Bien pensants tend to decry this kind of talk as buffoonish demagoguery. Yet, when it comes to dealing with university budget shortfalls, a lot of these same people immediately go full-Tea-Party, claiming that if waste and inefficiency in academic administration were cut, there’d be no need for austerity at all.
In Quebec, this tendency is particularly pronounced, no doubt in part because of some costly leadership debacles there, over the last five years: Concordia bought-out two Presidents in three years; McGill gave a mouth-watering package to Ann Dowsett Johnston, and had some very puzzling arrangements with Arthur Porter; and the less said about the omnishambles of UQAM’s Îlot Voyageur construction project, the better.

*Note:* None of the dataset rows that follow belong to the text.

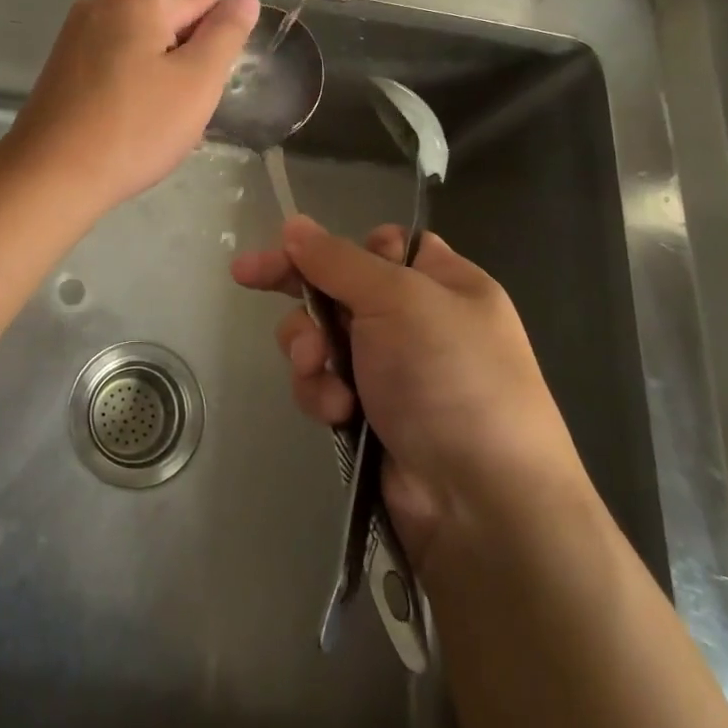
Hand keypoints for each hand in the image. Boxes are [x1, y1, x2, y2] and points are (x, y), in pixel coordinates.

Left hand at [7, 0, 258, 214]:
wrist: (52, 176)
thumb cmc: (135, 128)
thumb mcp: (197, 82)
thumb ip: (226, 34)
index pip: (205, 4)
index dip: (219, 46)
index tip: (210, 88)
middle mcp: (102, 3)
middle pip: (171, 23)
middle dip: (188, 63)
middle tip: (185, 111)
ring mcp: (76, 33)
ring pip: (143, 48)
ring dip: (162, 79)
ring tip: (157, 122)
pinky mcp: (62, 64)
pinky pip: (115, 64)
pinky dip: (132, 87)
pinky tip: (130, 122)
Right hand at [231, 217, 587, 569]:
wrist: (480, 504)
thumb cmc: (449, 378)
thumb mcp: (397, 300)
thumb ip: (337, 260)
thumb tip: (293, 223)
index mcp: (444, 283)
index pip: (382, 244)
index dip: (342, 247)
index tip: (295, 246)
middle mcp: (419, 322)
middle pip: (340, 288)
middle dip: (303, 294)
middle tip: (247, 276)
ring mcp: (394, 371)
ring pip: (323, 337)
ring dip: (310, 349)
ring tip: (317, 368)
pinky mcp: (370, 415)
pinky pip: (325, 383)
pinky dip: (322, 392)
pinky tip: (336, 412)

UQAM aside, though, this is all small beans. Those ill-considered executive payouts might equal $4 million over six years; the provincial government’s currently asking for 31 times that in annual budget cuts. The Fédération québécoise des professeures et professeurs d’université (FQPPU) at least realized it would need a better story to make this narrative stick, and so last weekend it released this, a set of completely unsourced numbers suggesting that that the cost of administrative salaries rose by 150% between 1997 and 2008, compared to just 50% for professorial salaries. Since Statscan shows professorial salary mass growing over 70%, from 2001-2009, I don’t buy this; more likely, FQPPU has ignored things like staff reclassifications (e.g. shifting Deans from the academic to the administrative category) in order to arrive at that number.
Even if FQPPU numbers on administrative salaries were accurate, though, retroactively cutting the growth in admin salaries back to a rate equal to – say – that of professors over the same period would only generate savings of about $70 million. The financial squeeze that’s been imposed on institutions by the grant cut and the reversal of the tuition hike is three times that.
Canadian universities simply don’t spend anything near enough on administration for even the most stringent cuts in that area to make much difference on overall spending. That’s not to excuse excessive spending on executive salaries; asking others to sacrifice, while one’s own compensation is quickly rising, is just poor leadership.
Executive compensation restraint is a good gesture, but a small one. Dealing with austerity is going to require sacrifice elsewhere, as well.